As for naturalism, If I were to analyse the metabolism of a prokaryote cell, beng of extreamophilic functionality, would this suggest the syntactical or semantical referrence, "benefits the community" valid?
First, one does not assume that a prokaryote is an extremophile by definition. Second, i did not allege that subjective morality is a trait of all forms of life, i referred only to human communities. It is a flaw of your goofy confusion of philosophical concepts which leads you to claim without foundation that i have logically estalished such a case.
You're playing more of your word games. I said nothing about morality in my remark about ants and bees . . .
By definition any social application deviates from natural science.
. . . i responded to that remak. If you had morality in mind, it is no fault of mine that you failed to make that clear. Ants and bees are known as social insects--they form communities to prosper the reproductive function. That is a part of you natural science, even though you may not be bright enough to understand it.
Recognizing that humans are a part of the natural world, and that therefore human societies are natural artifacts is not an ontological statement, whether or not you are capable of understanding that. You are simply trying to insist on your jargon-laden babble-speak, and i am not obliged to play your game.
All you are saying is that think you are able to recast my arguments in your babble-speak terms for the convenience of your arguments. It is not, however, rhetorically valid. When you create inferences where none existed, or restate what i have stated in a manner which no more than convenience for your argument, you have indulged the straw man fallacy.

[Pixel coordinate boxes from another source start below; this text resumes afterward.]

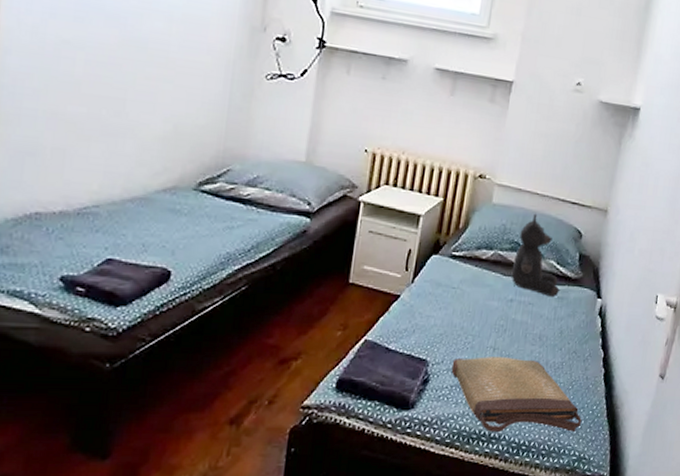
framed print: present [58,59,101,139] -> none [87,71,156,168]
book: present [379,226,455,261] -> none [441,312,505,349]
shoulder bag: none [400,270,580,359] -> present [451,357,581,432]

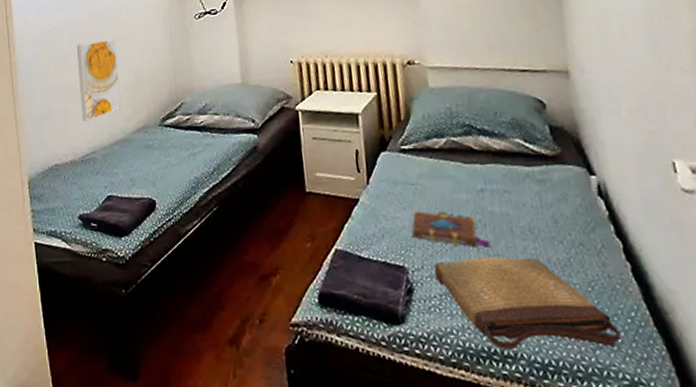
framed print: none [87,71,156,168] -> present [77,39,121,122]
book: none [441,312,505,349] -> present [411,211,491,247]
teddy bear: present [511,213,559,298] -> none [469,89,538,181]

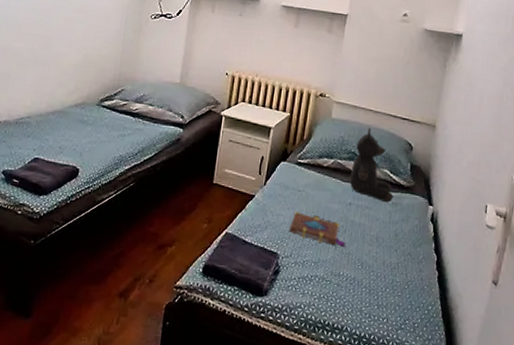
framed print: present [77,39,121,122] -> none [23,16,73,89]
shoulder bag: present [433,257,621,349] -> none [298,253,418,329]
teddy bear: none [469,89,538,181] -> present [349,127,393,203]

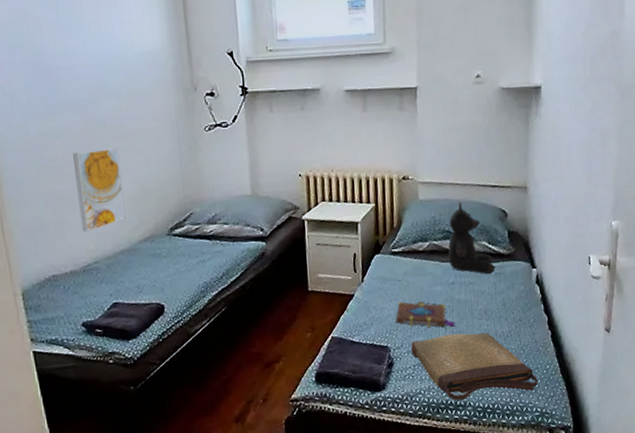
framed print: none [23,16,73,89] -> present [73,148,126,232]
shoulder bag: none [298,253,418,329] -> present [410,332,538,401]

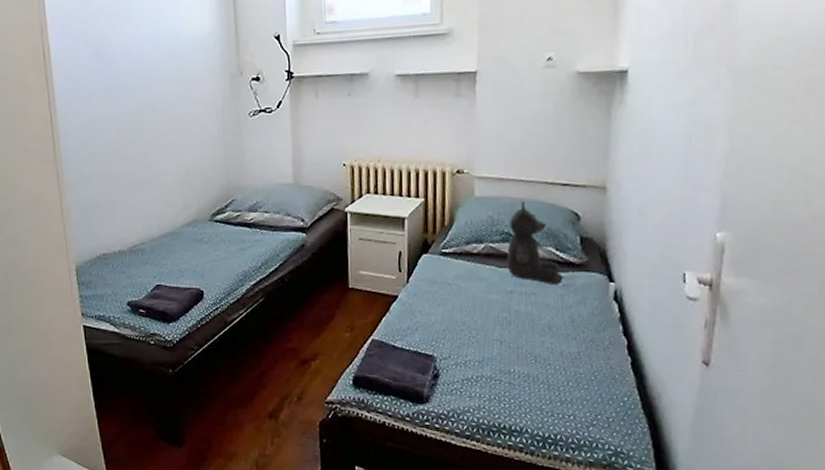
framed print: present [73,148,126,232] -> none [125,132,171,214]
book: present [396,301,455,328] -> none [443,308,512,341]
shoulder bag: present [410,332,538,401] -> none [459,349,612,425]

You are, apparently, unable to respond without resorting to straw men. It also appears that you are unable to express your thought clearly enogh to, for example, make clear that you refer to morality when you don't specify that in your statement. I see no value in continuing to play your jargon word games, because you can't proceed in a rhetorically coherent manner, and you fail completely to understand things outside your narrow, putative area of expertise--such as the distinction between spelling and syntax, or that there is no such thing as "extremophilic functionality." Organism which are called extremophiles don't suddenly display a "functionality" or a behavior. The reference is not to bahvior or function, but to the ecological niche which the oranixm occupies. Even the term extremophile is highly problematic, as it is subjective. Additonally, it is not known if extremophiles occupy such niches in preference or simply because they can tolerate them.
You just want to preen yourself of an illusion of profound knowledge which evaporates on close examination. You might have said you misspelled a word, or that it was a typographical error--instead, you make an hilarious reference to syntax, which suggests that you know no more about the language than you do about natural sciences.
You may repond if you wish, but i'll waste no more time on your bullshit, on your empty word games. Have fun stroking yourself here alone.